### What to produce
Reproduce the passage of the director's statement below between "Our piece tells" and "perception of self.", inclusive, keeping every word and punctuation mark unchanged.

### Text excerpt
★ ★ ★ ★ ★

A Brooklyn-based painter is prompted by her therapist to explore the synastry between her recent breakup and childhood traumas.
Director’s Vision for ‘Color My Grey Street’
My film, “Color My Grey Street” holds deep personal value to me. Throughout my life I have struggled with anxiety, anxiety that was often perpetuated through family conflict. As a result, I relied on the consumption of music as a form of healing. Likewise, Ama leans on her paintings to guide her through her troublesome experiences. Like me, she is a black and white thinker. Threading through numerous thematic elements, my film attempts to break down ones distorted perception of their past as a result of childhood trauma. These characters are largely based on people in my own life. Creating this film was healing for me. I hope those who watch it can resonate with using art as a healing mechanism in order to truly grow and find peace with their inner-child.
Our piece tells the story of stubborn, passive character, AMA: a woman who needs something like the force of a breakup to look her past straight in the eye; recognize her own culmination as both an artist and human. As the story concludes, perhaps she resides in a sort of enlightened resting point; a new level of understanding, and a heightened perception of self.
Our film reflects many themes: yearning, desire, a muffled attempt to mend one’s childhood trauma, and an artist thirsty for answers that simply sit within herself. If there is one thing we can pick up about this character it is that everything external is truly external; a desperate attempt to run away from one’s full potential, or in this case, “third eye”. No one gave it to her, she always had it within herself. I give my audience the freedom to resonate with this statement however they choose fit.Growing up, I often moved around homes and schools, a result of my parent’s divorce from a young age. As a little one with anxiety, this only seemed to perpetuate things. But the extremities of my emotions were something I grew to love and be in awe of…This little girl, craving the thrill of life yet also running straight from it. One minute there was overwhelming love, “THE WHITE” and another, overwhelming isolation, “THE BLACK”

★ ★ ★ ★ ★

### Entries provided
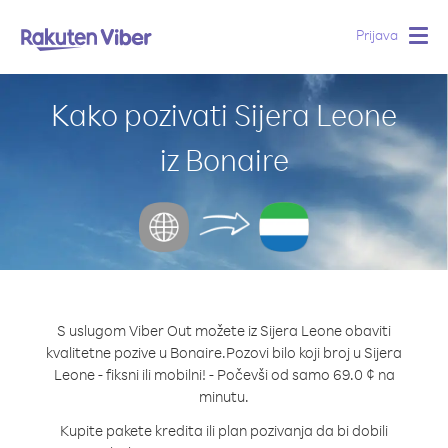
Prijava
Togg
navig
Kako pozivati Sijera Leone
iz Bonaire
S uslugom Viber Out možete iz Sijera Leone obaviti
kvalitetne pozive u Bonaire.
Pozovi bilo koji broj u Sijera
Leone - fiksni ili mobilni! - Počevši od samo 69.0 ¢ na
minutu.
Kupite pakete kredita ili plan pozivanja da bi dobili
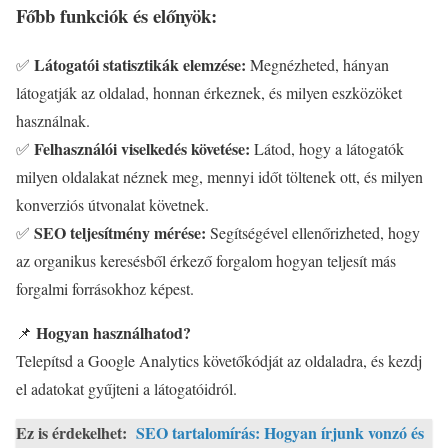
Főbb funkciók és előnyök:
Látogatói statisztikák elemzése:
✅
Megnézheted, hányan
látogatják az oldalad, honnan érkeznek, és milyen eszközöket
használnak.
Felhasználói viselkedés követése:
✅
Látod, hogy a látogatók
milyen oldalakat néznek meg, mennyi időt töltenek ott, és milyen
konverziós útvonalat követnek.
SEO teljesítmény mérése:
✅
Segítségével ellenőrizheted, hogy
az organikus keresésből érkező forgalom hogyan teljesít más
forgalmi forrásokhoz képest.
Hogyan használhatod?
📌
Telepítsd a Google Analytics követőkódját az oldaladra, és kezdj
el adatokat gyűjteni a látogatóidról.
Ez is érdekelhet:
SEO tartalomírás: Hogyan írjunk vonzó és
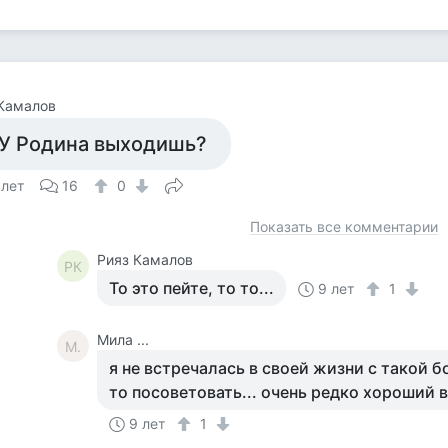
Камалов
 У Родина выходишь?
 лет
16
0
Показать все комментарии
Рияз Камалов
РК
То это пейте, то то...
9 лет
1
Мила ...
М.
я не встречалась в своей жизни с такой б
то посоветовать... очень редко хороший в
9 лет
1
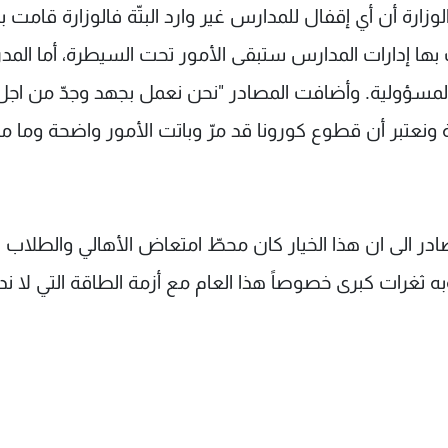
وزارة أن أي إقفال للمدارس غير وارد البتّة فالوزارة قامت 
بها إدارات المدارس ستبقى الأمور تحت السيطرة، أما المد
ّل المسؤولية. وأضافت المصادر "نحن نعمل بجهد وجدّ من اجل 
 ونعتبر أن قطوع كورونا قد مرّ وباتت الأمور واضحة وما م
صادر الى ان هذا الخيار كان محطّ امتعاض الأهالي والطلاب
وبه ثغرات كبرى خصوصاً هذا العام مع أزمة الطاقة التي لا ن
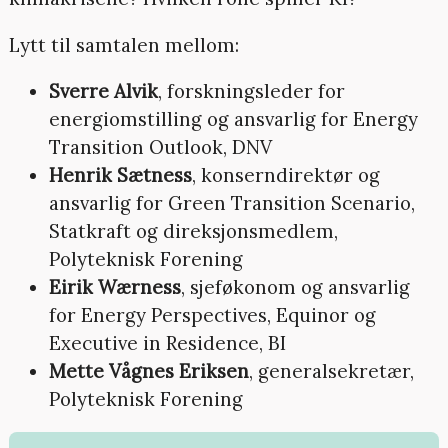
Lytt til samtalen mellom:
Sverre Alvik
, forskningsleder for
energiomstilling og ansvarlig for Energy
Transition Outlook, DNV
Henrik Sætness
, konserndirektør og
ansvarlig for Green Transition Scenario,
Statkraft og direksjonsmedlem,
Polyteknisk Forening
Eirik Wærness
, sjeføkonom og ansvarlig
for Energy Perspectives, Equinor og
Executive in Residence, BI
Mette Vågnes Eriksen
, generalsekretær,
Polyteknisk Forening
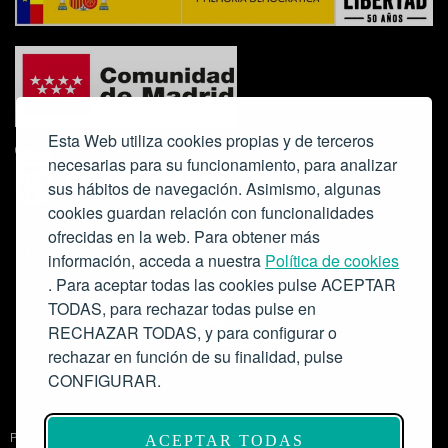
Esta Web utiliza cookies propias y de terceros
necesarias para su funcionamiento, para analizar
sus hábitos de navegación. Asimismo, algunas
cookies guardan relación con funcionalidades
ofrecidas en la web. Para obtener más
Colabora:
información, acceda a nuestra
Política de cookies
. Para aceptar todas las cookies pulse ACEPTAR
TODAS, para rechazar todas pulse en
RECHAZAR TODAS, y para configurar o
rechazar en función de su finalidad, pulse
CONFIGURAR.
Proyecto de modernización de infraestructuras y digitalización del
ACEPTAR TODAS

★ ★ ★ ★ ★

### Written response
Our piece tells the story of stubborn, passive character, AMA: a woman who needs something like the force of a breakup to look her past straight in the eye; recognize her own culmination as both an artist and human. As the story concludes, perhaps she resides in a sort of enlightened resting point; a new level of understanding, and a heightened perception of self.